Philadelphia, that’s just not a future I accept for the United States of America.  (Applause.)  That is not a future that Joe Sestak accepts for the United States of America.  And if you don’t accept that future for this nation, then we’ve got to have your help in this election.  (Applause.)
If you don’t think the stakes are large, I want you to consider this — this is worth thinking about.  Right now, all across this country, special interests are running millions of dollars of attack ads against Democratic candidates.  And the reason for this is last year’s Supreme Court decision in Citizens United, which basically says that special interests can gather up millions of dollars — they are now allowed to spend as much as they want without limit, and they don’t have to ever reveal who’s paying for these ads.
And that’s what they’re doing all across the country.  They’re doing it right here in Pennsylvania — millions of dollars being spent.  And the names always sound very benign — it’s Americans for Prosperity, Committee for Truth in Politics, Americans for Apple Pie.  (Laughter.)  I made that last one up.  (Laughter.)
None of them will disclose who is paying for these ads.  You don’t know whether it’s some big financial interest; you don’t know if it’s a big oil company or an insurance company.  You don’t even know if it’s foreign controlled.
And we tried to fix this, but the leaders of the other party wouldn’t even allow it to come up for a vote.  They want the public to be in the dark.  But we cannot allow a special interest takeover of our democracy.  We can’t go back to the days when just because you had a lobbyist that you could write the tax code the way you wanted it, taking advantage of Main Street families, middle-class families.  We’re not going to go back to the days when insurance companies wrote rules that said if your child had a preexisting condition you might never be able to get him health insurance.  We’re not going back to the “exact same agenda” because we know what happened.
So a lot has changed since this last election, but what hasn’t changed is the choice that we face in this country.  It is still fear versus hope.  (Applause.)  It’s still past versus future.  It’s still the choice between sliding backwards or moving forward.  That’s what this election is about.  That’s the choice you’ll face in November.  (Applause.)
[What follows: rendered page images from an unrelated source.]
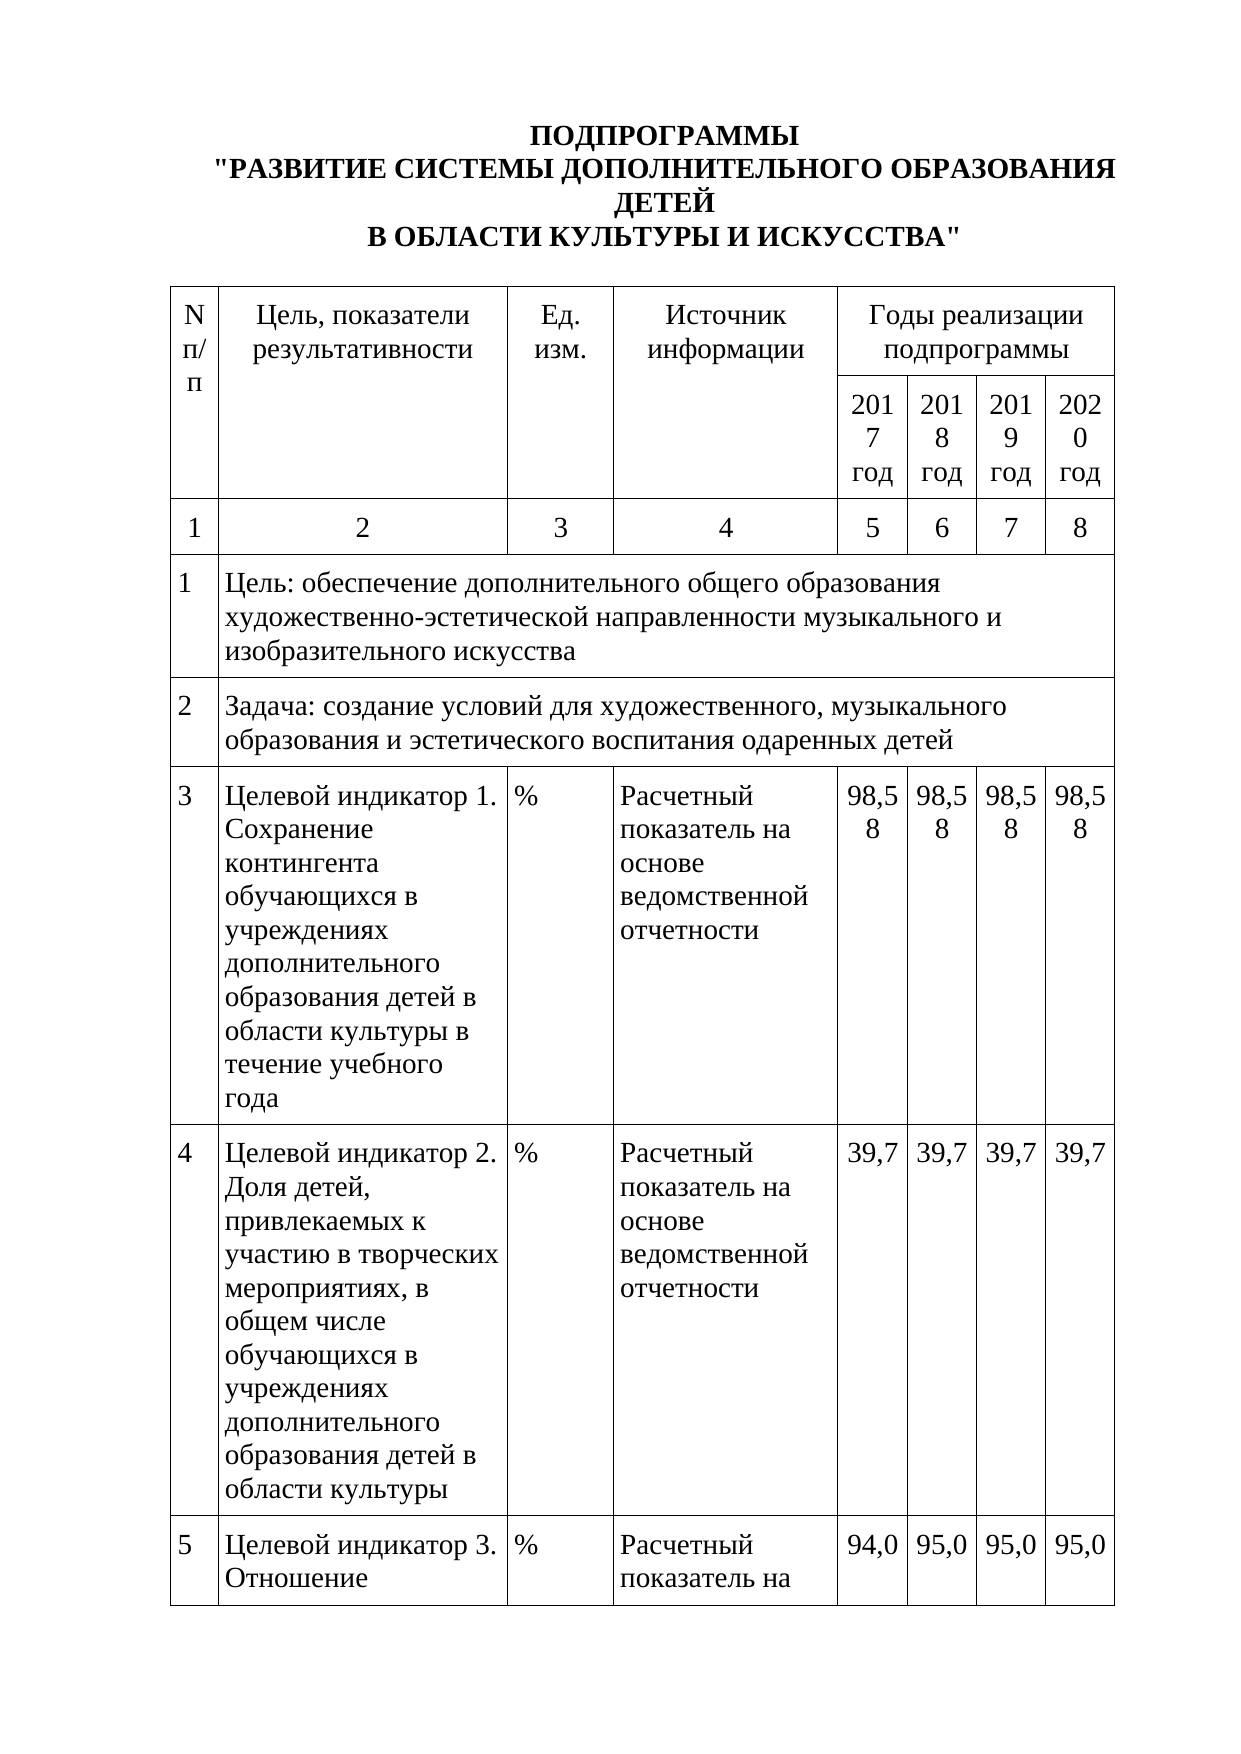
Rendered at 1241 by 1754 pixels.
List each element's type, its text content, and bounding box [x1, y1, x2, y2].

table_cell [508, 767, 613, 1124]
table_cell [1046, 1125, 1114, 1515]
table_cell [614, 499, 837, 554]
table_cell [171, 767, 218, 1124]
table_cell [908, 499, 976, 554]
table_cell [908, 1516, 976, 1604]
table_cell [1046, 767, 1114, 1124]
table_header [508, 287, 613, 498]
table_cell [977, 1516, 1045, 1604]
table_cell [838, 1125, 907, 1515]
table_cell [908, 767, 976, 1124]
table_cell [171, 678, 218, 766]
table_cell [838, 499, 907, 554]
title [177, 118, 1152, 152]
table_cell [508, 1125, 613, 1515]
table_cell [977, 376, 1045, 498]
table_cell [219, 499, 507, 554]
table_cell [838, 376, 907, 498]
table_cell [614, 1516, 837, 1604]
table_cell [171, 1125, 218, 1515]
title В ОБЛАСТИ КУЛЬТУРЫ И ИСКУССТВА" [177, 219, 1152, 252]
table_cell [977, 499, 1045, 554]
title "РАЗВИТИЕ СИСТЕМЫ ДОПОЛНИТЕЛЬНОГО ОБРАЗОВАНИЯ ДЕТЕЙ [177, 152, 1152, 219]
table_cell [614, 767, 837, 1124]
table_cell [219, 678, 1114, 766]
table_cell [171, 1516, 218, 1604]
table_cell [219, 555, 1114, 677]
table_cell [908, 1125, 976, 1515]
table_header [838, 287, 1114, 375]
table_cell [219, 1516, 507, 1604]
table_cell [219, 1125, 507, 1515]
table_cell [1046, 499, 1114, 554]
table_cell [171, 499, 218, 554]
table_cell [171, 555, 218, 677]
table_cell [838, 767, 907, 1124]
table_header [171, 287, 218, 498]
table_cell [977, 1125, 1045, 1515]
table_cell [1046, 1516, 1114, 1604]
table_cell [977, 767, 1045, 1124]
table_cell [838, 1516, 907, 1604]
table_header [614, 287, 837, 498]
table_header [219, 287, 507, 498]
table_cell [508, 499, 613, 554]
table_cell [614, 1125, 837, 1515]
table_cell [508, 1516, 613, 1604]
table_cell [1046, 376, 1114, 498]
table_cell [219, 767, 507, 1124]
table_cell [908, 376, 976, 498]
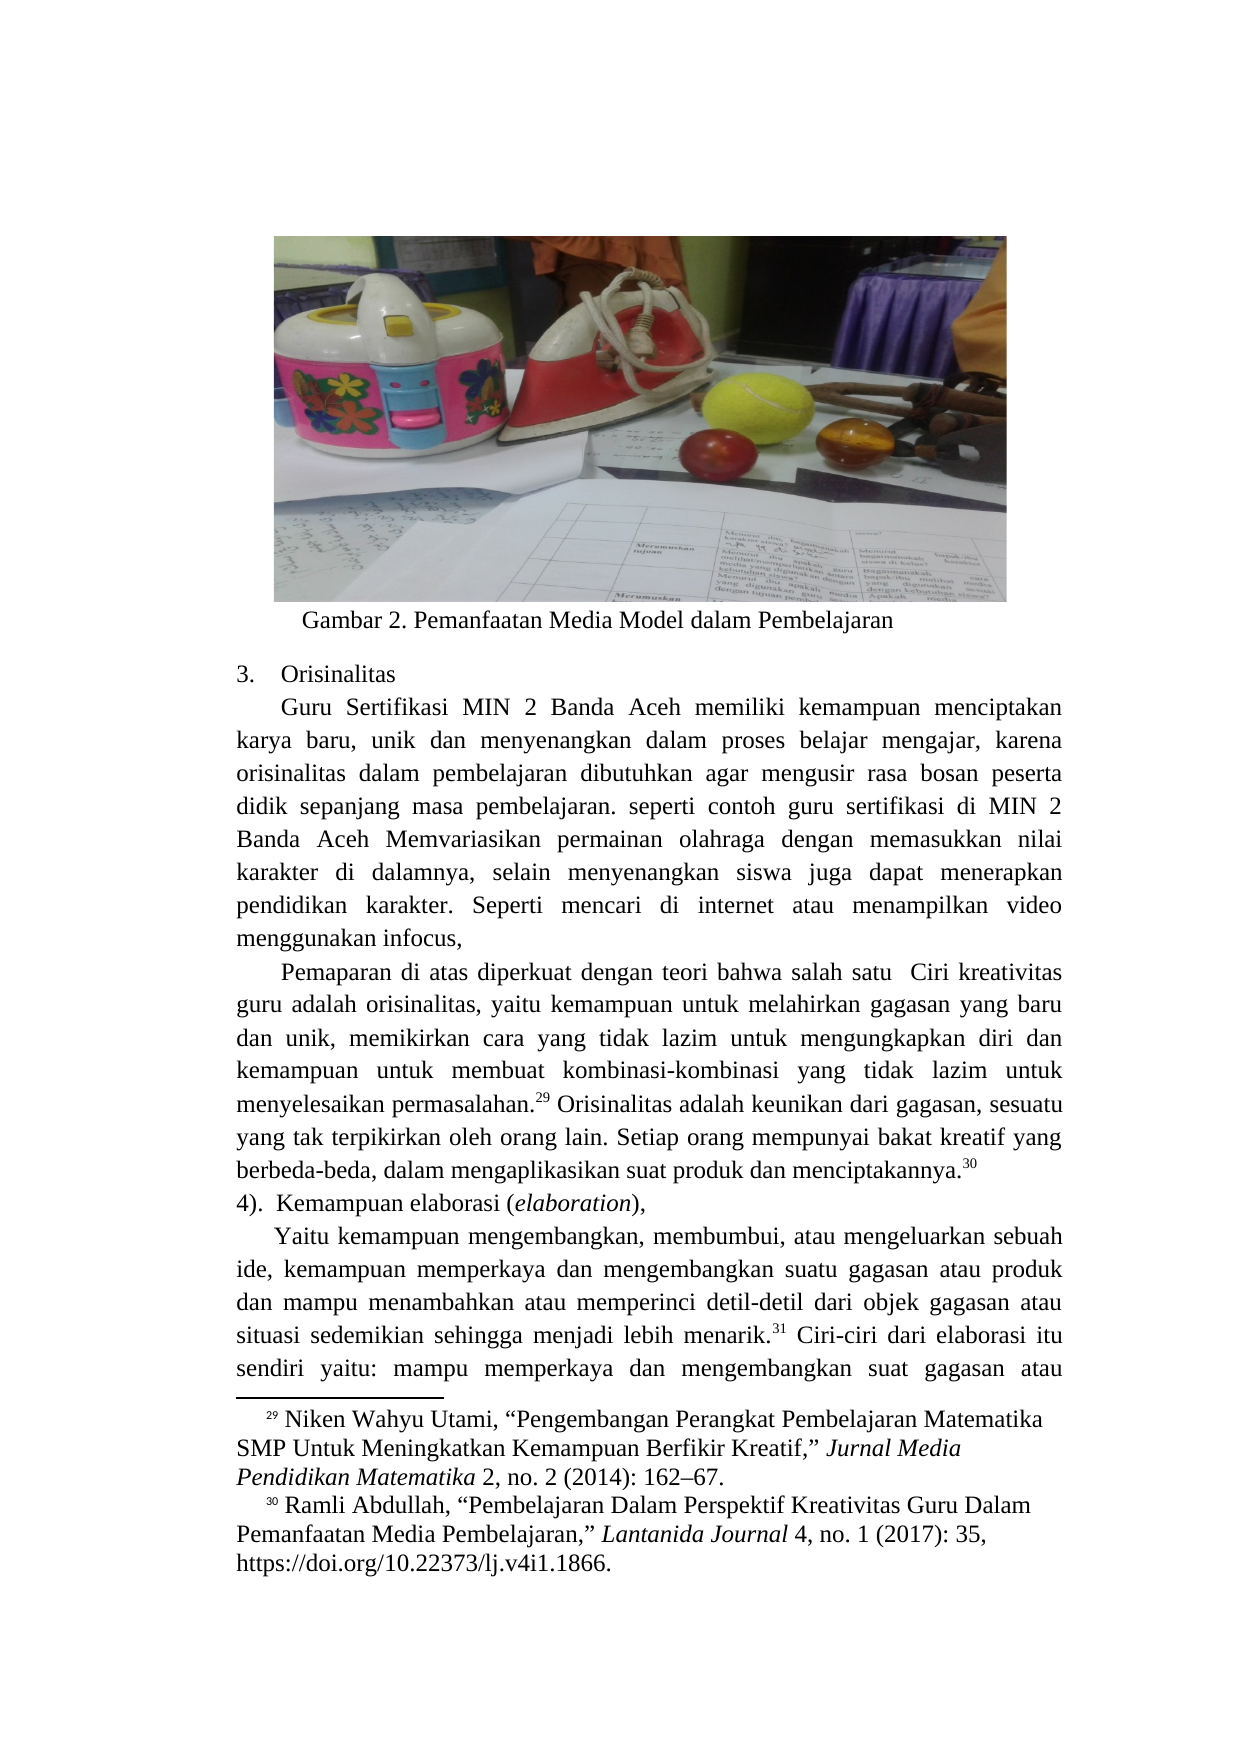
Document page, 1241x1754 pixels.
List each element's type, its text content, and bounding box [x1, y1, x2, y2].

Now, let me just close by saying this.  Look, this is not going to be easy.  Electing Joe is not going to be easy.  He’s going to be out-spent not just by the other candidate, but by these special interests — but also, because it’s never easy.  The challenges we’re facing aren’t easy.  But you didn’t elect me to do what’s easy.  You didn’t elect me just to read the polls and figure out how to keep myself in office.  You elected me to do what is right.  That’s why I ran.  (Applause.)  That’s why Joe Sestak is running.
That’s why you got to work hard in these next few weeks, and knocking on doors for Joe, and talking to your friends and neighbors about Joe, and making phone calls for Joe, and writing some checks for Joe.  (Applause.)  We need you to do this here in Pennsylvania and all across the country because we can defeat those millions of dollars if we got people power on our side, millions of Americans making their voices heard.  And if we do that, then hope will beat fear every time.  And the future will beat the past.
That’s what this election is about.  We need to come together around the great project of American renewal.  We will restore our economy, and rebuild our middle class, and reclaim the American Dream for the next generation.
Thank you very much, everybody.  God bless you.  God bless the United States of America.  (Applause.)